#### [TO BE DONE]
Reproduce all entries verbatim, with nothing added or dropped.

** start **

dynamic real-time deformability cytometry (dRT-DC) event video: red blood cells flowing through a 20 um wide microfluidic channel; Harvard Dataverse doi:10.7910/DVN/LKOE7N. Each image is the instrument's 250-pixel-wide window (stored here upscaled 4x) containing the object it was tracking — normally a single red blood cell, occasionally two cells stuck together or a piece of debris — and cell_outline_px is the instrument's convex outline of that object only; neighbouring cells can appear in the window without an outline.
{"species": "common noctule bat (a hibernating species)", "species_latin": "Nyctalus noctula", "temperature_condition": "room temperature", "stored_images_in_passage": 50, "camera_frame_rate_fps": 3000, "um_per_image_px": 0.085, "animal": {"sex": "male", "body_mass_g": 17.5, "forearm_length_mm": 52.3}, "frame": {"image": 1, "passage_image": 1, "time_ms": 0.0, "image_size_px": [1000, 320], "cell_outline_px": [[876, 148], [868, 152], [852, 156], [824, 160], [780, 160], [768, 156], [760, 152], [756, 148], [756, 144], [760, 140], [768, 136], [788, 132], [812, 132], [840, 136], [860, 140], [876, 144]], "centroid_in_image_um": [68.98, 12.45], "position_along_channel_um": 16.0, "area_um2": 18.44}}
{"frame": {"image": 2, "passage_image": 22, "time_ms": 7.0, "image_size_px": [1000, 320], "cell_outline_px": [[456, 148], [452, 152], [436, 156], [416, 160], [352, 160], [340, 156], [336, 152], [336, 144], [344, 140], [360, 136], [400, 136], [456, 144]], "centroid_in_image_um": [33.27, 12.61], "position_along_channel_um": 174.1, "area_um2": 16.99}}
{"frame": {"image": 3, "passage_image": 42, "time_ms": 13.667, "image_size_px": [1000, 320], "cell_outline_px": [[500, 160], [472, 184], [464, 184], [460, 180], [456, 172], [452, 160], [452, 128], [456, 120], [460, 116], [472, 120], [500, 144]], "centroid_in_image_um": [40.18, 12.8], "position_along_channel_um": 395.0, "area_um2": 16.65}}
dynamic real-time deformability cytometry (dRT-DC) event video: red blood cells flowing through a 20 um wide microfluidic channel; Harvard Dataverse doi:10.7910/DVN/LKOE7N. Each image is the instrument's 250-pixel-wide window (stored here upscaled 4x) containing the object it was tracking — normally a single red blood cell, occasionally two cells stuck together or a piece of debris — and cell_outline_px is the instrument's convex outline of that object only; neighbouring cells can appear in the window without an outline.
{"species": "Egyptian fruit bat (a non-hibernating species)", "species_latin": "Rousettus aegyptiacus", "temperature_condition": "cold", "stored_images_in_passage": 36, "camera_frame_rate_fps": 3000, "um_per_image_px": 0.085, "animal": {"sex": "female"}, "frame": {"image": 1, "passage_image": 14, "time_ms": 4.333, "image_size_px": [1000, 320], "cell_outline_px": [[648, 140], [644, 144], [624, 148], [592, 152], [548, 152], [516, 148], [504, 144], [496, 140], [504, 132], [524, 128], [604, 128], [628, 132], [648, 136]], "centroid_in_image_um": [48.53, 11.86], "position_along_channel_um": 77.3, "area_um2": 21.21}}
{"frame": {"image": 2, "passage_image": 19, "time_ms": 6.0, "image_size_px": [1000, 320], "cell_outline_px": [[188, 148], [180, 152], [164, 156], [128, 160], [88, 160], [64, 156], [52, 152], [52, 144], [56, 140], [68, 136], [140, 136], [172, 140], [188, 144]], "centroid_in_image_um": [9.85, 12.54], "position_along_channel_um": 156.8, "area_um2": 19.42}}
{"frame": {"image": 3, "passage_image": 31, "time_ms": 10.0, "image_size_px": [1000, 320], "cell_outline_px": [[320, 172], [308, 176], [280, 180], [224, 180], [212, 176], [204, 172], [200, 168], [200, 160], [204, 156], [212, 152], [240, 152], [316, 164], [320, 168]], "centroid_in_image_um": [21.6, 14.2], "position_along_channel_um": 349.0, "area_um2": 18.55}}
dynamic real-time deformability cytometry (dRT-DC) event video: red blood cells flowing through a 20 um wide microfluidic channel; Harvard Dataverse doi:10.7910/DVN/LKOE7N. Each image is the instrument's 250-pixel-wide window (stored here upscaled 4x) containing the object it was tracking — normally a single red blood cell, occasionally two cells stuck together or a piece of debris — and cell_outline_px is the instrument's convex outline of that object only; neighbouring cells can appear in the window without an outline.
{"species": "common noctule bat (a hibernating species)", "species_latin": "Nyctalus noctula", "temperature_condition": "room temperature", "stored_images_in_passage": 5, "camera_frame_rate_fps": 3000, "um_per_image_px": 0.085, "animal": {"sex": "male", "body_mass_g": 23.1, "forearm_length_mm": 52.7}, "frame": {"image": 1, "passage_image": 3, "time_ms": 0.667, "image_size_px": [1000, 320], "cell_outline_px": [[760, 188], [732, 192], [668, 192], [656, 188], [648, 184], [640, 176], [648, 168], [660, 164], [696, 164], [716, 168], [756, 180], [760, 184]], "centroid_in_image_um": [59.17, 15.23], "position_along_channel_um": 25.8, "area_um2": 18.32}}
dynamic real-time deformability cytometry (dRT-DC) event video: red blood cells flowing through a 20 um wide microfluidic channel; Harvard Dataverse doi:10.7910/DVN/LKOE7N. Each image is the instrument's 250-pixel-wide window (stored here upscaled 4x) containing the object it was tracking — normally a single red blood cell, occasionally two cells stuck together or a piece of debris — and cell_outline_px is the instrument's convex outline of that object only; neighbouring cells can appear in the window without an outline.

** end **

#### [TASK RESPONSE]
dynamic real-time deformability cytometry (dRT-DC) event video: red blood cells flowing through a 20 um wide microfluidic channel; Harvard Dataverse doi:10.7910/DVN/LKOE7N. Each image is the instrument's 250-pixel-wide window (stored here upscaled 4x) containing the object it was tracking — normally a single red blood cell, occasionally two cells stuck together or a piece of debris — and cell_outline_px is the instrument's convex outline of that object only; neighbouring cells can appear in the window without an outline.
{"species": "common noctule bat (a hibernating species)", "species_latin": "Nyctalus noctula", "temperature_condition": "room temperature", "stored_images_in_passage": 50, "camera_frame_rate_fps": 3000, "um_per_image_px": 0.085, "animal": {"sex": "male", "body_mass_g": 17.5, "forearm_length_mm": 52.3}, "frame": {"image": 1, "passage_image": 1, "time_ms": 0.0, "image_size_px": [1000, 320], "cell_outline_px": [[876, 148], [868, 152], [852, 156], [824, 160], [780, 160], [768, 156], [760, 152], [756, 148], [756, 144], [760, 140], [768, 136], [788, 132], [812, 132], [840, 136], [860, 140], [876, 144]], "centroid_in_image_um": [68.98, 12.45], "position_along_channel_um": 16.0, "area_um2": 18.44}}
{"frame": {"image": 2, "passage_image": 22, "time_ms": 7.0, "image_size_px": [1000, 320], "cell_outline_px": [[456, 148], [452, 152], [436, 156], [416, 160], [352, 160], [340, 156], [336, 152], [336, 144], [344, 140], [360, 136], [400, 136], [456, 144]], "centroid_in_image_um": [33.27, 12.61], "position_along_channel_um": 174.1, "area_um2": 16.99}}
{"frame": {"image": 3, "passage_image": 42, "time_ms": 13.667, "image_size_px": [1000, 320], "cell_outline_px": [[500, 160], [472, 184], [464, 184], [460, 180], [456, 172], [452, 160], [452, 128], [456, 120], [460, 116], [472, 120], [500, 144]], "centroid_in_image_um": [40.18, 12.8], "position_along_channel_um": 395.0, "area_um2": 16.65}}
dynamic real-time deformability cytometry (dRT-DC) event video: red blood cells flowing through a 20 um wide microfluidic channel; Harvard Dataverse doi:10.7910/DVN/LKOE7N. Each image is the instrument's 250-pixel-wide window (stored here upscaled 4x) containing the object it was tracking — normally a single red blood cell, occasionally two cells stuck together or a piece of debris — and cell_outline_px is the instrument's convex outline of that object only; neighbouring cells can appear in the window without an outline.
{"species": "Egyptian fruit bat (a non-hibernating species)", "species_latin": "Rousettus aegyptiacus", "temperature_condition": "cold", "stored_images_in_passage": 36, "camera_frame_rate_fps": 3000, "um_per_image_px": 0.085, "animal": {"sex": "female"}, "frame": {"image": 1, "passage_image": 14, "time_ms": 4.333, "image_size_px": [1000, 320], "cell_outline_px": [[648, 140], [644, 144], [624, 148], [592, 152], [548, 152], [516, 148], [504, 144], [496, 140], [504, 132], [524, 128], [604, 128], [628, 132], [648, 136]], "centroid_in_image_um": [48.53, 11.86], "position_along_channel_um": 77.3, "area_um2": 21.21}}
{"frame": {"image": 2, "passage_image": 19, "time_ms": 6.0, "image_size_px": [1000, 320], "cell_outline_px": [[188, 148], [180, 152], [164, 156], [128, 160], [88, 160], [64, 156], [52, 152], [52, 144], [56, 140], [68, 136], [140, 136], [172, 140], [188, 144]], "centroid_in_image_um": [9.85, 12.54], "position_along_channel_um": 156.8, "area_um2": 19.42}}
{"frame": {"image": 3, "passage_image": 31, "time_ms": 10.0, "image_size_px": [1000, 320], "cell_outline_px": [[320, 172], [308, 176], [280, 180], [224, 180], [212, 176], [204, 172], [200, 168], [200, 160], [204, 156], [212, 152], [240, 152], [316, 164], [320, 168]], "centroid_in_image_um": [21.6, 14.2], "position_along_channel_um": 349.0, "area_um2": 18.55}}
dynamic real-time deformability cytometry (dRT-DC) event video: red blood cells flowing through a 20 um wide microfluidic channel; Harvard Dataverse doi:10.7910/DVN/LKOE7N. Each image is the instrument's 250-pixel-wide window (stored here upscaled 4x) containing the object it was tracking — normally a single red blood cell, occasionally two cells stuck together or a piece of debris — and cell_outline_px is the instrument's convex outline of that object only; neighbouring cells can appear in the window without an outline.
{"species": "common noctule bat (a hibernating species)", "species_latin": "Nyctalus noctula", "temperature_condition": "room temperature", "stored_images_in_passage": 5, "camera_frame_rate_fps": 3000, "um_per_image_px": 0.085, "animal": {"sex": "male", "body_mass_g": 23.1, "forearm_length_mm": 52.7}, "frame": {"image": 1, "passage_image": 3, "time_ms": 0.667, "image_size_px": [1000, 320], "cell_outline_px": [[760, 188], [732, 192], [668, 192], [656, 188], [648, 184], [640, 176], [648, 168], [660, 164], [696, 164], [716, 168], [756, 180], [760, 184]], "centroid_in_image_um": [59.17, 15.23], "position_along_channel_um": 25.8, "area_um2": 18.32}}
dynamic real-time deformability cytometry (dRT-DC) event video: red blood cells flowing through a 20 um wide microfluidic channel; Harvard Dataverse doi:10.7910/DVN/LKOE7N. Each image is the instrument's 250-pixel-wide window (stored here upscaled 4x) containing the object it was tracking — normally a single red blood cell, occasionally two cells stuck together or a piece of debris — and cell_outline_px is the instrument's convex outline of that object only; neighbouring cells can appear in the window without an outline.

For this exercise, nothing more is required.